VoxEU Column Development Health Economics

Longevity and investment in human capital: Lessons from today's developed countries

The World Health Organisation recently argued that improving the longevity of the poor is not only an end in itself but also a means to achieving economic development. This column presents contrary evidence from the history of the US.

Conventional wisdom suggests that an increase in life expectancy raises the time period over which investments in schooling can be amortised, thus raising schooling. Figure 1 shows the positive correlation between life expectancy at age 5 and average years of schooling for American men born between 1840 and 1970.

Figure 1. Life expectancy and educational attainment

Recently, this view has been also expressed by the World Health Organisation's Commission on Macroeconomics and Health (2001), suggesting that while improving the health and longevity of the poor is an end in itself, it is also a means to achieving economic development. In its 2001 report, the commission states:

“The gains in growth of per capita income as a result of improved health are impressive, but tell only a part of the story. Even if per capita economic growth were unaffected by health, there would still be important gains in economic well-being from increased longevity. [. . . ] Longer-lived households will tend to invest a higher fraction of their incomes in education and financial saving, because their longer time horizon allows them more years to reap the benefits of such investments” (p. 25).

The experience of today's developed economies

Is the correlation showed in Figure 1 more than just a correlation? Did the increase in life expectancy play a major role in the rise in schooling? Many scholars have argued that the gains in life expectancy were the causes for the rise in schooling that took place during the 19th and 20th centuries in today's developed economies (see, for example, Galor and Weil (1999), Soares (2005) among others. In a recent work (Hazan 2006), I argue that the conventional wisdom expressed above implies that time for utilising human capital in the labour market was scarce and that as this constraint was relaxed, it caused a rise in schooling. In other words, the incentive to invest in human capital would increase only if individuals are expected to increase the utilisation of their human capital in the labour market in response to an increase in life expectancy. Figure 2 shows average years of schooling (as in Figure 1) along with the utilisation of human capital in the labour market, measured by the expected total working hours over the lifetime. As can be clearly seen from the figure, it turns out that despite the gains in life expectancy, lifetime labour supply declined dramatically across cohorts.1

This finding suggests that the correlation presented in Figure 1 is merely a correlation, and that gains in longevity had no effect on the rise in schooling during the 19th and 20th centuries.

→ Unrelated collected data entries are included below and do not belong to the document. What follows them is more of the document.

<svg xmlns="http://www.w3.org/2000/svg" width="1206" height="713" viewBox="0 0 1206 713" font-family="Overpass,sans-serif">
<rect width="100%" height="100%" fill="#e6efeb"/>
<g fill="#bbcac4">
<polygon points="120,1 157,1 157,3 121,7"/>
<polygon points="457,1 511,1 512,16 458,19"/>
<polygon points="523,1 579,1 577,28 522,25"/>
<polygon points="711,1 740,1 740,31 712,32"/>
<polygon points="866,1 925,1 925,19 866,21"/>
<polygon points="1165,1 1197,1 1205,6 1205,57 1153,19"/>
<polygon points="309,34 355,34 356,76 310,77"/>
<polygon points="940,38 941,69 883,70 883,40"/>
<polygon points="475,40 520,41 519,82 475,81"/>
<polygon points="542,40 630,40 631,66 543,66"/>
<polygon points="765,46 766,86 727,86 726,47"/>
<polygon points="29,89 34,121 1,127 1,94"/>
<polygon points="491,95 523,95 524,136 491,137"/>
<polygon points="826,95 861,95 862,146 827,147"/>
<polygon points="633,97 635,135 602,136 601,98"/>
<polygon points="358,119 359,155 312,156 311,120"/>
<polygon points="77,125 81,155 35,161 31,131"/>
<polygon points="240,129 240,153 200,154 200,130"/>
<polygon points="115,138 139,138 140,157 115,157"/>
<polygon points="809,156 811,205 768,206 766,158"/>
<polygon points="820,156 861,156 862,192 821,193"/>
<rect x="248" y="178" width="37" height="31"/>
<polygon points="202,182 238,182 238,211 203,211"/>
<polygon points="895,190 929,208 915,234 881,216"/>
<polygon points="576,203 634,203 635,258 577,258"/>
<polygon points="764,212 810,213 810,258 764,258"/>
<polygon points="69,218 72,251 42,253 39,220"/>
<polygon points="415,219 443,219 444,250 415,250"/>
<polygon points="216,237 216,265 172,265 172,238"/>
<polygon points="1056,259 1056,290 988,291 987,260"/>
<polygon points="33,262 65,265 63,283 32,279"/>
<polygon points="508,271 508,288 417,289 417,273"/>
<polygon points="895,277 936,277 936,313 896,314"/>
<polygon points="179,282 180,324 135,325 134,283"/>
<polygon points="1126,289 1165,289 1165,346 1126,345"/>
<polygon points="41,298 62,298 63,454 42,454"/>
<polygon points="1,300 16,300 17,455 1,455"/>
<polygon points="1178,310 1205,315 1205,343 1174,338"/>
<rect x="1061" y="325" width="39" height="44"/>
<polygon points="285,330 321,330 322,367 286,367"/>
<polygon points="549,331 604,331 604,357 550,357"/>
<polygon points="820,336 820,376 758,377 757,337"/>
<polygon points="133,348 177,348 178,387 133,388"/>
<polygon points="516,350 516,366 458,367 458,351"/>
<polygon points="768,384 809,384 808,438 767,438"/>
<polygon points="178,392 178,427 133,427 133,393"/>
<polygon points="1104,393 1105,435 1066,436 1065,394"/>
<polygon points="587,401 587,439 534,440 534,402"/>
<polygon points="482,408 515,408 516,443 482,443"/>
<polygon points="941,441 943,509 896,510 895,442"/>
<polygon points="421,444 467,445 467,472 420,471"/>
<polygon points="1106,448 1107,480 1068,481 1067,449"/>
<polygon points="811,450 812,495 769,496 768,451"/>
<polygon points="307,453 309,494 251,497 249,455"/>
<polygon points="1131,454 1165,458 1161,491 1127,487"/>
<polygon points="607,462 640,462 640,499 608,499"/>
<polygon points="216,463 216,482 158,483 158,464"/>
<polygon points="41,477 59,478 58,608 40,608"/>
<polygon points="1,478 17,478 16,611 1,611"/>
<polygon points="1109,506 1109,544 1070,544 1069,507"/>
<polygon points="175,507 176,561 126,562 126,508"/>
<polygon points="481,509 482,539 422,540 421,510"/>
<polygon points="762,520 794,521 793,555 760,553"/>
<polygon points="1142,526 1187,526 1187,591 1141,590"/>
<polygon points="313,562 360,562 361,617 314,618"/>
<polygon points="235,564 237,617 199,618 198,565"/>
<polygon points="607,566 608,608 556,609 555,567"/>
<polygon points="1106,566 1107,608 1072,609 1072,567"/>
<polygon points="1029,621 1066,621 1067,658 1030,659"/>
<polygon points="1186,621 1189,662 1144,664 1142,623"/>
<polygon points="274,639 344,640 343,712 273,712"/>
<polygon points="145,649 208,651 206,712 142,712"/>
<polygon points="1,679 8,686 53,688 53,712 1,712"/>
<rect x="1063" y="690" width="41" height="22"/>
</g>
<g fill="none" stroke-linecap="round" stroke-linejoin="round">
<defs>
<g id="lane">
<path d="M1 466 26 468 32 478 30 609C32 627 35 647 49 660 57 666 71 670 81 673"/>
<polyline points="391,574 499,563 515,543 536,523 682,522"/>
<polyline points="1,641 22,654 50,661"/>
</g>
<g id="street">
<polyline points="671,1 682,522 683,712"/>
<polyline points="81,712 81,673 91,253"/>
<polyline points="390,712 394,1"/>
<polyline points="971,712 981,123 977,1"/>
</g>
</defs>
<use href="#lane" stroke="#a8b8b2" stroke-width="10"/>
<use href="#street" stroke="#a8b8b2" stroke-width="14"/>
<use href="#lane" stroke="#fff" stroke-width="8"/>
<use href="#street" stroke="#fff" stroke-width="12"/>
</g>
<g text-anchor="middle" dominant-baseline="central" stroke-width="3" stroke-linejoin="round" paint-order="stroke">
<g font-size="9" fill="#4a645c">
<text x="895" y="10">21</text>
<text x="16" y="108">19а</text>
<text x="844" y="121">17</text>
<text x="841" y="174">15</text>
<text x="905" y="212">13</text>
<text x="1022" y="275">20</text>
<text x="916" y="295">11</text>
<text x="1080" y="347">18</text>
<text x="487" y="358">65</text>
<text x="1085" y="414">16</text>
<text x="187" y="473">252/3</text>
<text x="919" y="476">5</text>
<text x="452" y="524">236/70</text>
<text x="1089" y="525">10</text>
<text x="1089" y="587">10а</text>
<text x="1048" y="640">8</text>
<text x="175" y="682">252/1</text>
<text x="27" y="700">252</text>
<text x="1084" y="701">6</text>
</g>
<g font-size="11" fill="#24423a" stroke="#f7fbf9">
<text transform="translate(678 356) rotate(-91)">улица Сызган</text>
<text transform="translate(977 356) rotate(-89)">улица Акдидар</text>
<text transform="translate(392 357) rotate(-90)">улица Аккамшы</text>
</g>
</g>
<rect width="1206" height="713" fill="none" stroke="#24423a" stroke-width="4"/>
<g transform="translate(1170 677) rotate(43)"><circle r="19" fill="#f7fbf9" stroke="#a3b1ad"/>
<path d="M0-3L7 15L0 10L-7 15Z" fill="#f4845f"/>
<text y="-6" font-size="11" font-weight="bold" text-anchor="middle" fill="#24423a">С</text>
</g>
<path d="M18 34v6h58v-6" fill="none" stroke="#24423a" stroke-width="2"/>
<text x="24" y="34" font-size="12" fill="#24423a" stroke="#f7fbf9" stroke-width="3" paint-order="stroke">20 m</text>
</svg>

Figure 2. Educational attainment and lifetime labour supply, US males 1840 - 1970

Lessons for the developing world

The experience of developed countries suggests that the view expressed by the World Health Organization's Commission on Macroeconomics and Health (2001) may be too optimistic. During the development process of today's developed world, economic growth and life expectancy were positively correlated, but the gains in longevity were probably only a by-product of the growth process, not their cause. While the experience of the developing countries may differ from that of the developed ones, my findings downplay the optimistic view expressed by the WHO.


Galor, O. and D.N. Weil (1999): “From Malthusian Stagnation to Modern Growth,” American Economic Review, 89(2), 150–154.

Hazan, M. (2006): “Longevity and Lifetime Labor Input: Data and Implications,” CEPR Discussion Paper 5963.

Soares, R. R. (2005): “Mortality Reductions, Educational Attainment, and Fertility Choice,” American Economic Review, 95(3), 580–601.

World Health Organization (2001): “Macroeconomics and Health: Investing in Health for Economic Development,” Report of the Commission on Macroeconomics and Health, Geneva.


1 In Hazan (2006) I show evidence, suggesting that the decline in lifetime labour supply is a robust feature of the process of development and not a peculiar phenomenon of the U.S.